- [Work item]: The records below should be written out again, exactly.

- [Task material]:
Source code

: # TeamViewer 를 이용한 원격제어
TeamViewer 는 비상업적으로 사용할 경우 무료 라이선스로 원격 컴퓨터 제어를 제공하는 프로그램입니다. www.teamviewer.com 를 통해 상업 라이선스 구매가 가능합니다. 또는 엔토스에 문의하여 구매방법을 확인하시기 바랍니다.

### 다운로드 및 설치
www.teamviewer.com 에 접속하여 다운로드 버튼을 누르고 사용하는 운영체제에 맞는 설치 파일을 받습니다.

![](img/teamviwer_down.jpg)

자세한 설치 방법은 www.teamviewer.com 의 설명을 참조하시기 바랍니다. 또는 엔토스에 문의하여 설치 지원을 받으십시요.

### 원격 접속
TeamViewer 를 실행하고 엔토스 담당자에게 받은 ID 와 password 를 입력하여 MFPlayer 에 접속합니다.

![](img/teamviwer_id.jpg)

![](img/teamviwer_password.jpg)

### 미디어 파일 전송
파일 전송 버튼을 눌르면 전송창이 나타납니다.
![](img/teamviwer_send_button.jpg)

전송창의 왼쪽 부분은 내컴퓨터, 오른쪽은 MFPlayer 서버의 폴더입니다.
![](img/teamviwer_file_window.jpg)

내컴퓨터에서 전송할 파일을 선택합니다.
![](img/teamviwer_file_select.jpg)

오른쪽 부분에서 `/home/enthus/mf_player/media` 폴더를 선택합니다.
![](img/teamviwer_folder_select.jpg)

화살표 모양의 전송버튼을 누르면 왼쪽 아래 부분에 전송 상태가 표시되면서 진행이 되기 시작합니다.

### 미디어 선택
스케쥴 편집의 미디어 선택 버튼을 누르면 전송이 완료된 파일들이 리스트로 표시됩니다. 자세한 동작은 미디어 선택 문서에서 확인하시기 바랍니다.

- [Result of this task]:
Source code

: # TeamViewer 를 이용한 원격제어
TeamViewer 는 비상업적으로 사용할 경우 무료 라이선스로 원격 컴퓨터 제어를 제공하는 프로그램입니다. www.teamviewer.com 를 통해 상업 라이선스 구매가 가능합니다. 또는 엔토스에 문의하여 구매방법을 확인하시기 바랍니다.

### 다운로드 및 설치
www.teamviewer.com 에 접속하여 다운로드 버튼을 누르고 사용하는 운영체제에 맞는 설치 파일을 받습니다.

![](img/teamviwer_down.jpg)

자세한 설치 방법은 www.teamviewer.com 의 설명을 참조하시기 바랍니다. 또는 엔토스에 문의하여 설치 지원을 받으십시요.

### 원격 접속
TeamViewer 를 실행하고 엔토스 담당자에게 받은 ID 와 password 를 입력하여 MFPlayer 에 접속합니다.

![](img/teamviwer_id.jpg)

![](img/teamviwer_password.jpg)

### 미디어 파일 전송
파일 전송 버튼을 눌르면 전송창이 나타납니다.
![](img/teamviwer_send_button.jpg)

전송창의 왼쪽 부분은 내컴퓨터, 오른쪽은 MFPlayer 서버의 폴더입니다.
![](img/teamviwer_file_window.jpg)

내컴퓨터에서 전송할 파일을 선택합니다.
![](img/teamviwer_file_select.jpg)

오른쪽 부분에서 `/home/enthus/mf_player/media` 폴더를 선택합니다.
![](img/teamviwer_folder_select.jpg)

화살표 모양의 전송버튼을 누르면 왼쪽 아래 부분에 전송 상태가 표시되면서 진행이 되기 시작합니다.

### 미디어 선택
스케쥴 편집의 미디어 선택 버튼을 누르면 전송이 완료된 파일들이 리스트로 표시됩니다. 자세한 동작은 미디어 선택 문서에서 확인하시기 바랍니다.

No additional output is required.